The Hot Rock at 50: Robert Redford’s Most Underrated Heist Movie

For someone cited as Hollywood’s golden boy for a grand portion of his acting career, Robert Redford sure enjoyed playing characters who liked stealing stuff. Drawn to the idea of the outlaw life from an early age, his cinematic crimes were often dashing and romantic, Robin Hood-esque in nature. Whatever he did, you’d root for him. You’d have to—he’s Robert Redford!
Sandwiched in his filmography between Butch Cassidy and The Sundance Kid and The Sting—two thievery movies, both co-starring Paul Newman, that played a big part in making Redford a megastar—is the far less famous The Hot Rock, based on a novel by Donald Westlake and directed by Peter Yates. Though it was met with resounding shrugs upon its release 50 years ago, the film’s abundant charm makes it well worth a revisit.

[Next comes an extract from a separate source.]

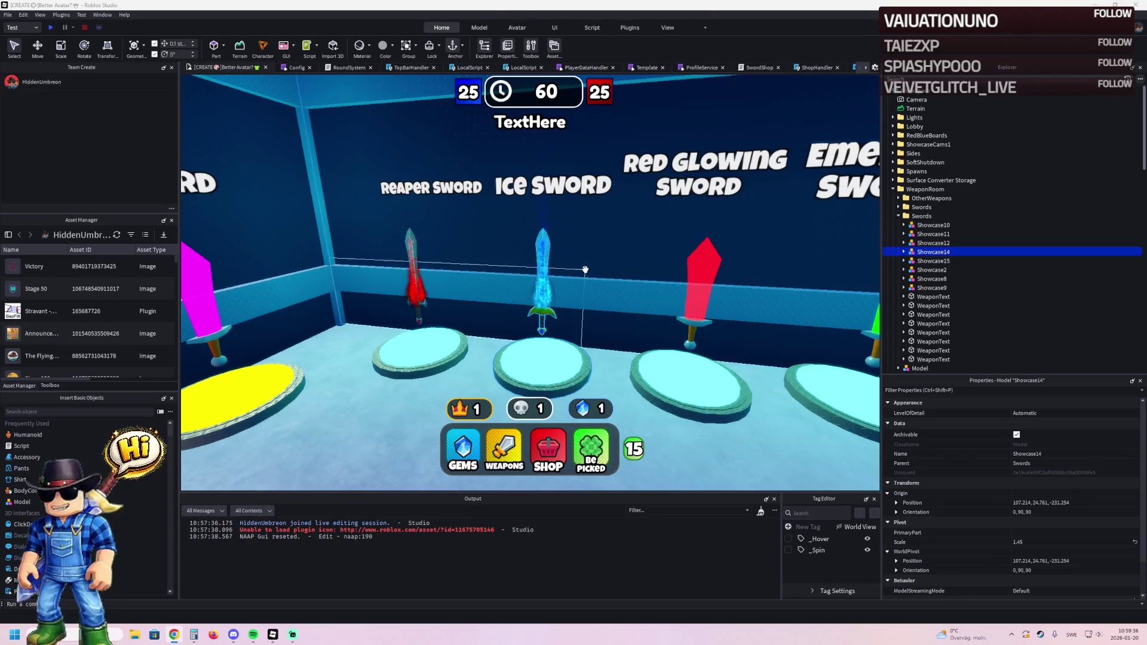
key(d)
key(d)
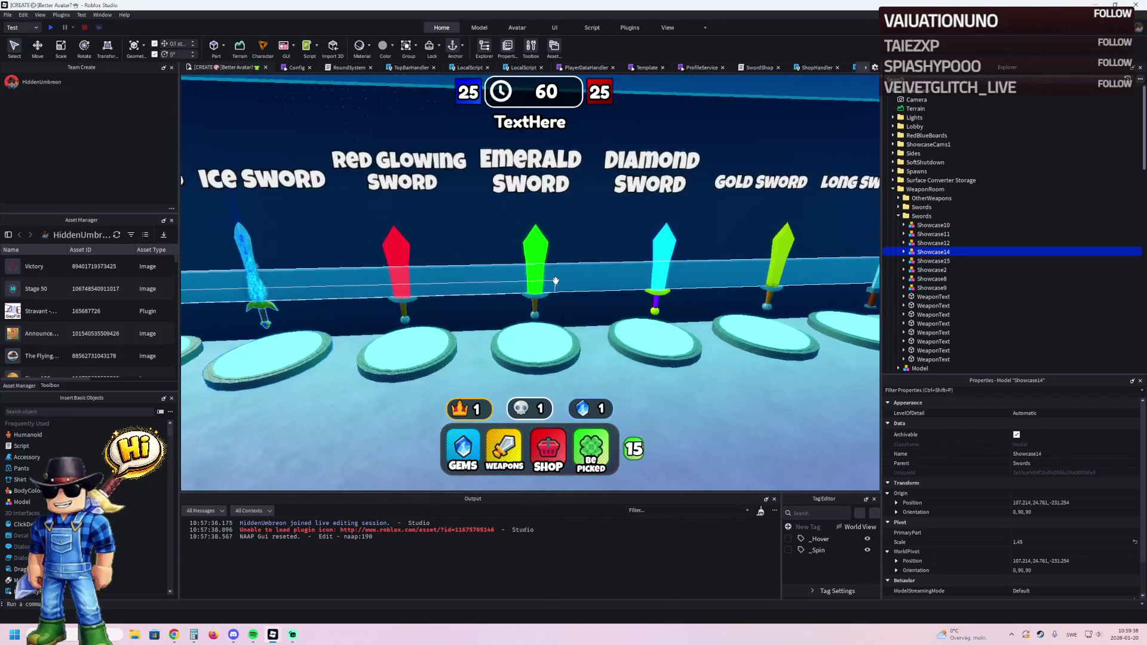
key(a)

We meet Redford’s character, Dortmunder, as he’s being released from the latest of his many stints in prison for robbery. Picking him up—and, in a typically clumsy move, almost running him down in a freshly stolen car—is his locksmith brother-in-law Kelp (George Segal). In addition to a lift, Kelp offers him an opportunity: A precious stone resides in the Brooklyn Museum, which belongs to the (fictional) country of Dr. Amusa (Moses Gunn), who would very much like the stone back and is willing to pay handsomely to make it happen.
Dortmunder is initially reluctant to leap straight into another risky job so soon after gaining his freedom, but the relentless enthusiasm of his brother-in-law and his conviction in his own abilities changes his mind. Dortmunder and Kelp recruit explosives expert Greenberg (Paul Sand) and getaway driver Murch (Ron Leibman), and after weeks of careful preparation, the four men carry out the job. It goes terribly, but never ones to accept defeat, they try again. And again. As their efforts are met with an increasingly absurd array of obstacles, the group’s determination only grows. Will they ever get their hands on that darn stone?
While The Hot Rock opens like a traditional heist movie (the idea, the assembling of the gang, the casing of the joint, the robbery) almost before we realize it, we’ve entered the realm of the ridiculous. There’s a real boiling-a-frog logic to the film’s snowballing lunacy; we need to get to a place where we’d accept a hypnotist and the phrase “Afghanistan Banana Stand” as the solution to our quartet’s woes, and somehow—via double-crossing dads, uncomfortable bowel movements and nauseating helicopter rides—we do.